In 2017, Trevelyan participated in the Arthur Rubinstein International Piano Master Competition, in which he reached Stage II, the highest placing for a British pianist. Later in the year, he won the "Luitpold Prize" of the Kissinger Sommer festival. In October, he won second prize and the audience vote in the Dudley International Piano Competition.

Trevelyan continued to compete internationally in 2018, participating in the André Dumortier International Competition, where he was again the only British contestant. He won second prize.

Geza Anda and Horowitz competitions

In 2021, he returned to major competition at the Concours Géza Anda, where he was the youngest competitor. Over three rounds and the final, he played Debussy, a Chopin study and sonata, a Bach partita, Brahms and Frank Martin, and piano concertos by Mozart and Bartók. He won the 2nd Grand Prize for his performance overall in the competition, as well as the Mozart Prize awarded by the Musikkollegium Winterthur for the semi-final Mozart concerto (N° 9), and the Géza Anda Audience Prize voted by the public for his interpretation of Bela Bartók's 3rd Piano Concerto.

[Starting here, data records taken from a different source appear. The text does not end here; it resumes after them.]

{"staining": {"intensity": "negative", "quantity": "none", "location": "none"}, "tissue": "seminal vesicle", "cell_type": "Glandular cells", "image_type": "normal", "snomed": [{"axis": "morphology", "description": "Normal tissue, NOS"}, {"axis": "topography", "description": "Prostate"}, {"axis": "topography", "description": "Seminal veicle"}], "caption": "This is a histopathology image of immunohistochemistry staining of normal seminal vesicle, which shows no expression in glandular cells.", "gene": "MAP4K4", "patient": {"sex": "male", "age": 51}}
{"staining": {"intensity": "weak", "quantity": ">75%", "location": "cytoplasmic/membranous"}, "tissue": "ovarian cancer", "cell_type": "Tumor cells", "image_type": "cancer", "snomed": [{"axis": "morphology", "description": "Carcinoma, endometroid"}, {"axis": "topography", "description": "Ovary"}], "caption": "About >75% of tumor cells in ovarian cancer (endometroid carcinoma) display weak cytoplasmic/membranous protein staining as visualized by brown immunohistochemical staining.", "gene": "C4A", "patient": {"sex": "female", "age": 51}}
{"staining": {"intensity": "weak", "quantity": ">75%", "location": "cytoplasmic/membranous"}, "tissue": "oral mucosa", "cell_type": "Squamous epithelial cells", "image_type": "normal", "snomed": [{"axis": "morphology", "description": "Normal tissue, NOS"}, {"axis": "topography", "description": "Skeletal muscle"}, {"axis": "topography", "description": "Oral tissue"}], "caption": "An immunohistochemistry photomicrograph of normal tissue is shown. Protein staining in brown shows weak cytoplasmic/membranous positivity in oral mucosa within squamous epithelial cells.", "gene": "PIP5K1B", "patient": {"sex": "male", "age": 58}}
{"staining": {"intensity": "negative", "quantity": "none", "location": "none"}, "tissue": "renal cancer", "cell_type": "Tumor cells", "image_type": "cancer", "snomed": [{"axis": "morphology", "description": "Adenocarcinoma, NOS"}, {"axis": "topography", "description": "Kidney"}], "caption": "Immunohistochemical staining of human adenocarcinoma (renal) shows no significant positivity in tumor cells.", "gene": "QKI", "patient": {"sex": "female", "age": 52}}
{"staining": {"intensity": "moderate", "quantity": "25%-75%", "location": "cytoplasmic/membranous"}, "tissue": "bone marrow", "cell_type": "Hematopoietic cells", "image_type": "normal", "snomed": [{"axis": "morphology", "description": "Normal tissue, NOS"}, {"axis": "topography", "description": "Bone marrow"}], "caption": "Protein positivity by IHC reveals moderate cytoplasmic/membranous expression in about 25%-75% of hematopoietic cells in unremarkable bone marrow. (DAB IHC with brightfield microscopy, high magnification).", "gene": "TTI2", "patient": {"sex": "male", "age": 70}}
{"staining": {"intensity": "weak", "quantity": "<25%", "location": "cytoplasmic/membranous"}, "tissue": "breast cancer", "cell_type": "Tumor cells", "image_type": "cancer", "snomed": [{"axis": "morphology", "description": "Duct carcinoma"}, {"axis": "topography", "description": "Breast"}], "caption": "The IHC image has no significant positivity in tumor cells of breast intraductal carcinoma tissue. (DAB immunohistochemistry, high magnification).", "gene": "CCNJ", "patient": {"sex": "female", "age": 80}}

In May 2023, he won the Second Prize at the major International Competition for Young Pianists in Memory of Vladimir Horowitz. The competition took place in Geneva, Switzerland due to the Russian invasion of Ukraine.

Recordings & releases

In 2022, Julian Trevelyan released a CD recording of Mozart Concertos 23 KV488 and 24 KV491 with acclaimed classical musician Christian Zacharias and the ORF RADIO-SYMPHONIEORCHESTER WIEN with Alpha Label, which was very well received.